Enfin, une prime mensuelle de 30 dollars sera imposée aux inscrits Medi-Cal sans papiers à partir du 1er juillet 2027. La valeur nette des logements pour les inscrits nécessitant des soins de longue durée sera plafonnée à 1 000 000 dollars à partir du 1er janvier 2028, et un partage des coûts allant jusqu’à 35 dollars par service pourrait être instauré pour les adultes dont les revenus se situent entre 100 % et 138 % du seuil de pauvreté fédéral à partir du 1er octobre 2028.
Impact sur le marché de l’assurance maladie
Le marché de l’assurance maladie n’est pas épargné. L’éligibilité à la couverture subventionnée du marché ACA (Affordable Care Act) sera limitée aux résidents permanents légaux, excluant les autres immigrants légalement présents sous 100 % du seuil de pauvreté fédérale à partir du 1er janvier 2026. La règle finale du CMS (Centers for Medicare & Medicaid Services) supprime l’éligibilité pour les personnes sous DACA à partir du 25 août 2025.

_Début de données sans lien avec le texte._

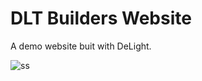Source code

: # DLT Builders Website

A demo website buit with DeLight.

![ss](https://user-images.githubusercontent.com/48216110/68155403-a408be80-ff6f-11e9-9fb5-b536750a5c3b.png)
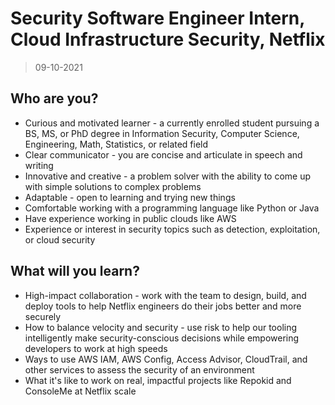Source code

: # Security Software Engineer Intern, Cloud Infrastructure Security, Netflix

> 09-10-2021

## Who are you?

- Curious and motivated learner - a currently enrolled student pursuing a BS, MS, or PhD degree in Information Security, Computer Science, Engineering, Math, Statistics, or related field
- Clear communicator - you are concise and articulate in speech and writing
- Innovative and creative - a problem solver with the ability to come up with simple solutions to complex problems
- Adaptable - open to learning and trying new things
- Comfortable working with a programming language like Python or Java
- Have experience working in public clouds like AWS
- Experience or interest in security topics such as detection, exploitation, or cloud security

## What will you learn?

- High-impact collaboration - work with the team to design, build, and deploy tools to help Netflix engineers do their jobs better and more securely
- How to balance velocity and security - use risk to help our tooling intelligently make security-conscious decisions while empowering developers to work at high speeds
- Ways to use AWS IAM, AWS Config, Access Advisor, CloudTrail, and other services to assess the security of an environment
- What it's like to work on real, impactful projects like Repokid and ConsoleMe at Netflix scale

Les périodes d’inscription ouvertes seront raccourcies, passant de trois mois à deux mois, s’étendant du 1er novembre au 31 décembre de chaque année, avec un maximum de neuf semaines civiles. Les inscriptions effectuées en dehors de ces périodes ou d’une période spéciale d’inscription, sans événement de vie qualifiant, ne donneront plus droit aux crédits d’impôt sur les primes, à compter des années de régime débutant après le 31 décembre 2025.
Les renouvellements automatiques prendront fin. Désormais, le revenu, le statut d’immigration, la couverture maladie, le lieu de résidence et la taille de la famille devront être vérifiés avant l’octroi des crédits d’impôt sur les primes, à partir des années d’imposition suivant le 31 décembre 2027. Les personnes s’inscrivant en raison de changements familiaux pourraient faire exception.
Enfin, l’éligibilité à Medicare sera restreinte aux citoyens américains, aux titulaires de cartes vertes et à certains immigrants cubains, les personnes bénéficiant d’un statut de protection temporaire, les réfugiés et les demandeurs d’asile perdant leur couverture au plus tard le 4 janvier 2027.